Task material below:

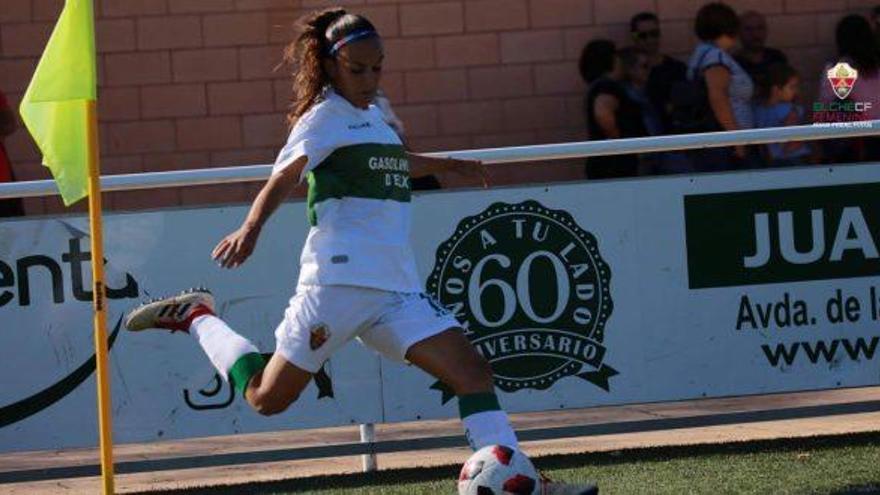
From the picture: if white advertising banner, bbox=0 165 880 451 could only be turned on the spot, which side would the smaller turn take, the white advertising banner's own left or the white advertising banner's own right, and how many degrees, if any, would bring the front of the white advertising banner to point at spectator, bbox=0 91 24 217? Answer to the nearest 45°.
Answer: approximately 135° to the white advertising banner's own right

End of Task material.
Task material below:

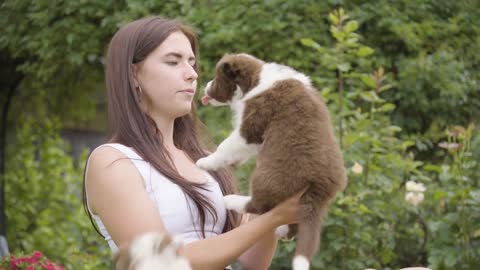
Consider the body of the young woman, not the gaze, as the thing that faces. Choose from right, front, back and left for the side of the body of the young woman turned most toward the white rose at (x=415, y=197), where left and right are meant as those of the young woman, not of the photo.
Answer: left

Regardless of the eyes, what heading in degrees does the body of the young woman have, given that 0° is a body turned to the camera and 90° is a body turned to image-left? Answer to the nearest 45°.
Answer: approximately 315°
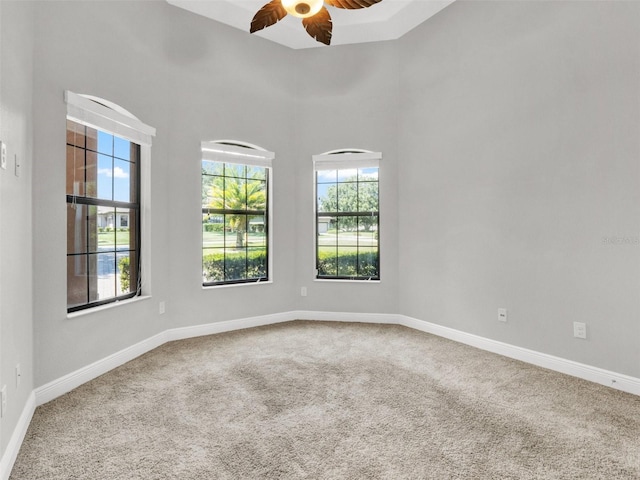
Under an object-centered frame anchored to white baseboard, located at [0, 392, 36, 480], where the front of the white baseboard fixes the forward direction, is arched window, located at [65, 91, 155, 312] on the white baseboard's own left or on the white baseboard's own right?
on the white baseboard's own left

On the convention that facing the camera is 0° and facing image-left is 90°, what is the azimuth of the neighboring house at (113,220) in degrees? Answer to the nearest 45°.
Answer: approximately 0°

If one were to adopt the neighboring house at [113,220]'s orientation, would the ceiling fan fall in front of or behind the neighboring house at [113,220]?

End of Task material.
Task material below:

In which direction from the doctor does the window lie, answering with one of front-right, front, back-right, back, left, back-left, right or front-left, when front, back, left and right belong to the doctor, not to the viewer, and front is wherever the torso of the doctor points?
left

End of Task material.

Task item:
Copy the lines of the material above word for word, starting at the line that contains "From the picture: if" and stopping after the line that contains "Answer: approximately 135°". Copy only those lines.

Exercise response:
From the picture: if white advertising banner, bbox=0 165 880 451 could only be turned on the spot, which side would the smaller turn take, the white advertising banner's own left or the white advertising banner's own right, and how many degrees, if any, would bring the front of the white advertising banner to point at spectator, bbox=0 91 24 217? Answer to the nearest 45°.
Answer: approximately 135° to the white advertising banner's own right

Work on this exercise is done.